*** Opening PASSAGE TO READ ***
The origins of a wind turbine tip vortex

Abstract

The tip vortex of a wind turbine rotor blade originates as a result of a complex

distribution of vorticity along the blade tip thickness. While the tip vortex evolution was

extensively studied previously in other work, the mechanism of the initiation of the tip vorticity

in a 3D rotating environment is still somewhat obscured due to lack of detailed experimental

evidence. This paper therefore aims at providing an understanding of how tip vorticity is formed

at the wind turbine blade tip and what happens just behind the tip trailing edge. Stereo Particle

Image Velocimetry (SPIV) is used to measure the flow field at the tip of a 2m diameter, two- bladed rotor at the TU Delft Open Jet Facility (OJF). The rotor has a rectangular blade tip.

Spanwise measurements were performed for both axial and yawed flow conditions with a very

small azimuthal increment. A 3D, unsteady, potential flow panel method is also used for the

purpose of better understanding the tip bound vorticity. A validation study is carried out with

positive results. This paper is focused on axial flow results.
*** Closing PASSAGE TO READ ***
• [QUESTIONS]
- a) Answer these questions using the wind turbine tip vortex abstract:
(i) What measurement technique is used to capture the flow field at the blade tip?
(ii) What is the rotor's diameter, and how many blades does it have?
(iii) Which flow condition does the paper focus on?
- b) Pick up the wind turbine tip vortex abstract after its last sentence and continue it.
The data that follow come from a different source than the wind turbine abstract.
*** Opening DATA ***
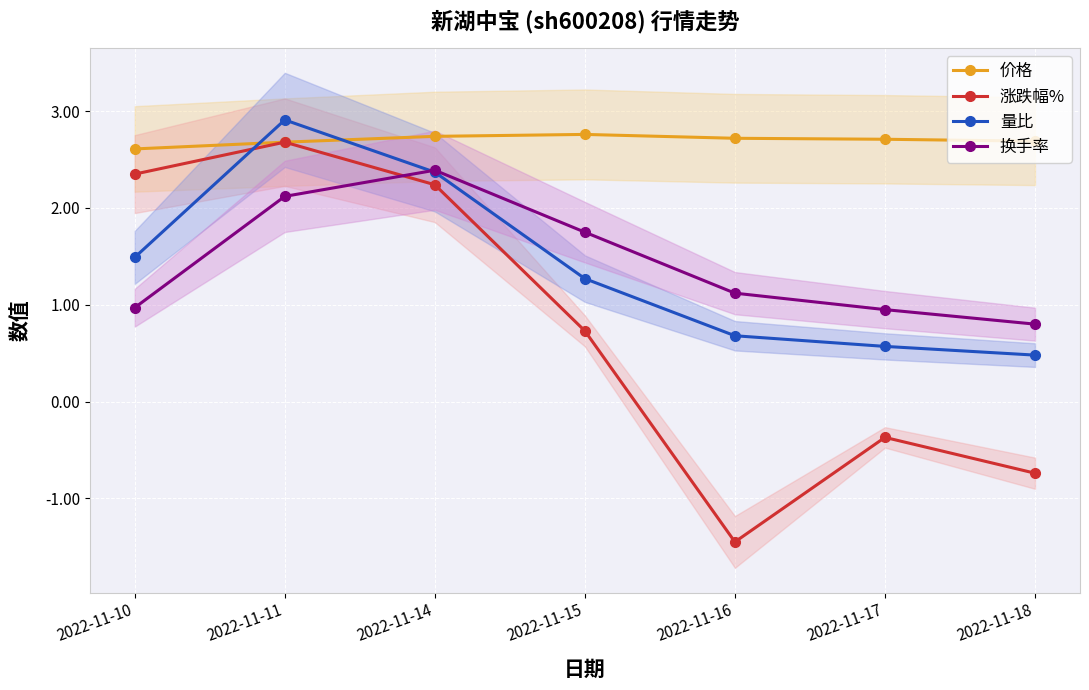

The value of 价格 at 2022-11-16 is 4.3. True or false?

False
*** Closing DATA ***
• [ANSWERS FOR THE TASKS]
- a)
(i) Stereo Particle Image Velocimetry (SPIV).
(ii) The rotor is 2 m in diameter and has two blades.
(iii) Axial flow.

- b)
A complex distribution of vorticity is found along the blade tip thickness. Just after release,

the tip vortex becomes almost immediately round and well defined. Observations from the

MEXICO rotor are confirmed again by a slight inboard convection of the tip vortex. This is

explained by means of the effect of chordwise vorticity at the tip from the numerical solutions.

The results presented in this work suggest that a more physical interpretation of the tip loss

effect is required. Currently, inclusion of tip effects are based primarily on either wake induced

effects or on an empirical 3D correction for airfoil data. This research should stimulate a more

rigorous approach, where the effects of the blade tip chordwise vorticity are implemented in tip

correction models.